### ABOUT THIS EXERCISE
Produce again, without any change, the lines running from the one with "(2) Where an" through the final line of the data below, and only those.

### Data extracted from a collection
****************************************
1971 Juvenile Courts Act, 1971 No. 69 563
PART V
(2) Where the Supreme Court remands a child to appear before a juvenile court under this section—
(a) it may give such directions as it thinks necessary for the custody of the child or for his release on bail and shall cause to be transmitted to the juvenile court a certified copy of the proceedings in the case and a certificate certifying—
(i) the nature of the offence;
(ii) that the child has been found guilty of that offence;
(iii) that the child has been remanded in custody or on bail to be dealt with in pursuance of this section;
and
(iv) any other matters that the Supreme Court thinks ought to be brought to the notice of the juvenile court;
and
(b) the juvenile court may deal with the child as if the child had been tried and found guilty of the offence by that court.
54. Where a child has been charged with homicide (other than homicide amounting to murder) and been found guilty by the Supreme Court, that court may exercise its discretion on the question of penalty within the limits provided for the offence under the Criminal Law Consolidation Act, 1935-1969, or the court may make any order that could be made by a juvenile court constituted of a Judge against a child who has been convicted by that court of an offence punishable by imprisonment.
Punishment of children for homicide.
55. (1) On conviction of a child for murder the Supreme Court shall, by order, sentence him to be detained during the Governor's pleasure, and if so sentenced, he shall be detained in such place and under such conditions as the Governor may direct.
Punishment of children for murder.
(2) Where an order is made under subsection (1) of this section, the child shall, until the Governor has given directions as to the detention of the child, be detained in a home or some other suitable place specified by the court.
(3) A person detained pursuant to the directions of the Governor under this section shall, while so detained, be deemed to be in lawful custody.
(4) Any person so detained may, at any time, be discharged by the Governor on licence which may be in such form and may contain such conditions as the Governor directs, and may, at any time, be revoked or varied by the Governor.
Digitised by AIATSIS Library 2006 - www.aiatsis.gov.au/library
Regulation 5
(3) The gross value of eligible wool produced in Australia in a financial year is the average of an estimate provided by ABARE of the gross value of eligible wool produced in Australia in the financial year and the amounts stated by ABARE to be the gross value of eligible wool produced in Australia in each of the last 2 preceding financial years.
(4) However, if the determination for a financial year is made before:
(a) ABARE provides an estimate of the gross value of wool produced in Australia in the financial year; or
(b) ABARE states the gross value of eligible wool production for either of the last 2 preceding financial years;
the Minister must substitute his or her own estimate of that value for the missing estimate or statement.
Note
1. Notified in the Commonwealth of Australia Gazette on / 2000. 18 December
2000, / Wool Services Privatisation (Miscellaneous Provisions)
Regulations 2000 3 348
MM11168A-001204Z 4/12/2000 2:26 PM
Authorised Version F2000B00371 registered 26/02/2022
****************************************
### SOLVED PROBLEM
(2) Where an order is made under subsection (1) of this section, the child shall, until the Governor has given directions as to the detention of the child, be detained in a home or some other suitable place specified by the court.
(3) A person detained pursuant to the directions of the Governor under this section shall, while so detained, be deemed to be in lawful custody.
(4) Any person so detained may, at any time, be discharged by the Governor on licence which may be in such form and may contain such conditions as the Governor directs, and may, at any time, be revoked or varied by the Governor.
Digitised by AIATSIS Library 2006 - www.aiatsis.gov.au/library
Regulation 5
(3) The gross value of eligible wool produced in Australia in a financial year is the average of an estimate provided by ABARE of the gross value of eligible wool produced in Australia in the financial year and the amounts stated by ABARE to be the gross value of eligible wool produced in Australia in each of the last 2 preceding financial years.
(4) However, if the determination for a financial year is made before:
(a) ABARE provides an estimate of the gross value of wool produced in Australia in the financial year; or
(b) ABARE states the gross value of eligible wool production for either of the last 2 preceding financial years;
the Minister must substitute his or her own estimate of that value for the missing estimate or statement.
Note
1. Notified in the Commonwealth of Australia Gazette on / 2000. 18 December
2000, / Wool Services Privatisation (Miscellaneous Provisions)
Regulations 2000 3 348
MM11168A-001204Z 4/12/2000 2:26 PM
Authorised Version F2000B00371 registered 26/02/2022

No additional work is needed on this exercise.